_DOCUMENT TEXT_

****************

I am hoping someone can point me to a reference for how to set up a simple block of code to do this part. It is the kind of thing that must be done all of the time, but my searches haven't turned up quite the right example yet.

If anyone has suggestions, they would be very much appreciated. I will post more complete code samples later today when I get back. At the moment, I am actually compiling with gcc3 under 32-bit cygwin and 64-bit opensuse linux.

LMHmedchem

2. Senior Member
Join Date
Oct 2008
Posts
1,456

## Re: a variation on all possible subsets

Originally Posted by LMHmedchem
I am creating all the combinations of all sizes k.
being this set infinite, you should also specify some criteria to fix the ordering you want them to be ( consider the loop for(i=0;;++i) print(i);, this will output infinitely many valid combinations according to your definition, but I doubt this is what you're looking for, isn't it ? )

3. Member
Join Date
Feb 2017
Posts
296

## Re: a variation on all possible subsets

Originally Posted by LMHmedchem
Most algorithms for this kind of thing are create all the combinations of size k from the set of size n. I am creating all the combinations of all sizes k.
Well, from your example it looks like you want to generate all k-subsets of an n-set in lexical order and then repeat this for all k between 1 and n.

The number of subsets for a certain k and n is n over k. If we denote this with (n/k) you will have (5/1) + (5/2) + (5/3) + (5/4) + (5/5) subsets. That is 5 + 10 + 10 + 5 + 1 = 31 which is consistent with your example. If we also add the empty set (5/0)=1 we get 32 subset and that's all 2^5 sets in the power-set of a 5-set.

So you are essentially generating the full power-set of an n-set. The simplest algorithm for this is to loop through all integers from 0 to 2^n - 1 and view each integer as a bit-set (the bit positions that are 1 in an integer represent the set-members that are present in that set).
Last edited by wolle; February 21st, 2017 at 03:44 AM.

4. ## Re: a variation on all possible subsets

Originally Posted by superbonzo
being this set infinite, you should also specify some criteria to fix the ordering you want them to be ( consider the loop for(i=0;;++i) print(i);, this will output infinitely many valid combinations according to your definition, but I doubt this is what you're looking for, isn't it ? )
Sorry, yes there are a few more criteria. Elements in the set cannot repeat, meaning 1,1,2 is not valid, nor is 1,2,3,4,1. This would mean that the largest possible subset is the entire set itself.

Originally Posted by wolle
Well, from your example it looks like you want to generate all k-subsets of an n-set in lexical order and then repeat this for all k between 1 and n.

****************

_COLLECTED MATERIAL_
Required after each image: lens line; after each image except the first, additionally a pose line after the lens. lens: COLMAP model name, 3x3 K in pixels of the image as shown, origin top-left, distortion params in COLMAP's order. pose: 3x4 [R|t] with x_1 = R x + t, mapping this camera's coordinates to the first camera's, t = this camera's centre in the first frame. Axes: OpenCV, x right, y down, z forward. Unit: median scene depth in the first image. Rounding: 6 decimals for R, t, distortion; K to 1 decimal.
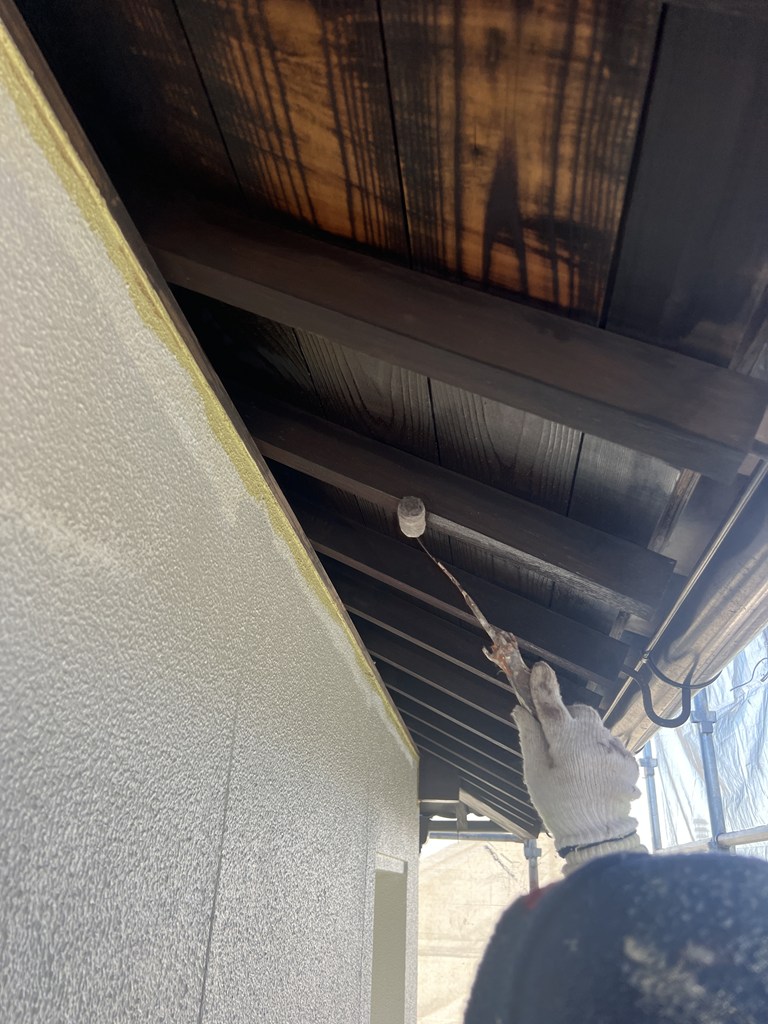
lens RADIAL K [[776.0, 0, 385.3], [0, 776.0, 514.5], [0, 0, 1]] dist [0.050784, -0.065608]
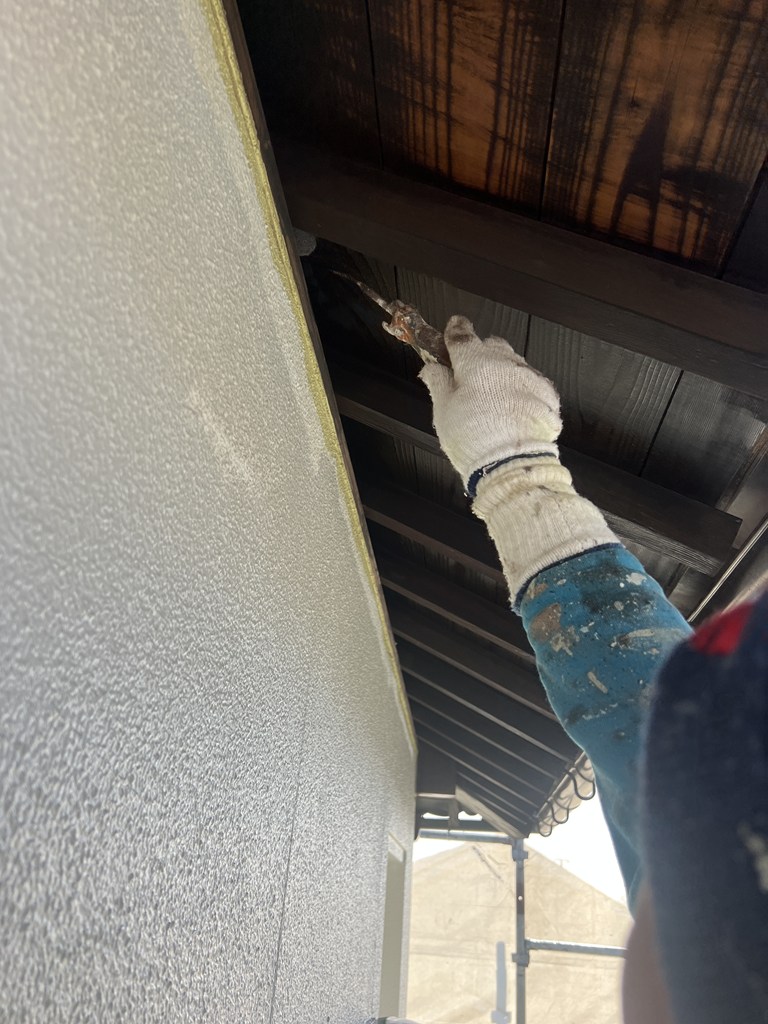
lens RADIAL K [[776.0, 0, 386.7], [0, 776.0, 513.3], [0, 0, 1]] dist [0.050784, -0.065608]
pose [[0.998678, 0.045582, 0.023759, -0.201556], [-0.045173, 0.998826, -0.017487, 0.132038], [-0.024529, 0.016391, 0.999565, -0.082776]]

****************

_CHECK YOUR UNDERSTANDING_
(A) Answer these questions using the forum thread on generating subsets:
(i) Which compiler does LMHmedchem say is being used?
(ii) How many subsets, not counting the empty set, does wolle count for a set of 5 elements?
(iii) Which two sequences does LMHmedchem give as invalid because elements repeat?
(B) Copy every line of the records of multi-view scene photos exactly, leaving the pictures out.

_TASK-BY-TASK SOLUTIONS_
(A)
(i) gcc3
(ii) 31
(iii) 1,1,2 and 1,2,3,4,1

(B)
Required after each image: lens line; after each image except the first, additionally a pose line after the lens. lens: COLMAP model name, 3x3 K in pixels of the image as shown, origin top-left, distortion params in COLMAP's order. pose: 3x4 [R|t] with x_1 = R x + t, mapping this camera's coordinates to the first camera's, t = this camera's centre in the first frame. Axes: OpenCV, x right, y down, z forward. Unit: median scene depth in the first image. Rounding: 6 decimals for R, t, distortion; K to 1 decimal.
lens RADIAL K [[776.0, 0, 385.3], [0, 776.0, 514.5], [0, 0, 1]] dist [0.050784, -0.065608]
lens RADIAL K [[776.0, 0, 386.7], [0, 776.0, 513.3], [0, 0, 1]] dist [0.050784, -0.065608]
pose [[0.998678, 0.045582, 0.023759, -0.201556], [-0.045173, 0.998826, -0.017487, 0.132038], [-0.024529, 0.016391, 0.999565, -0.082776]]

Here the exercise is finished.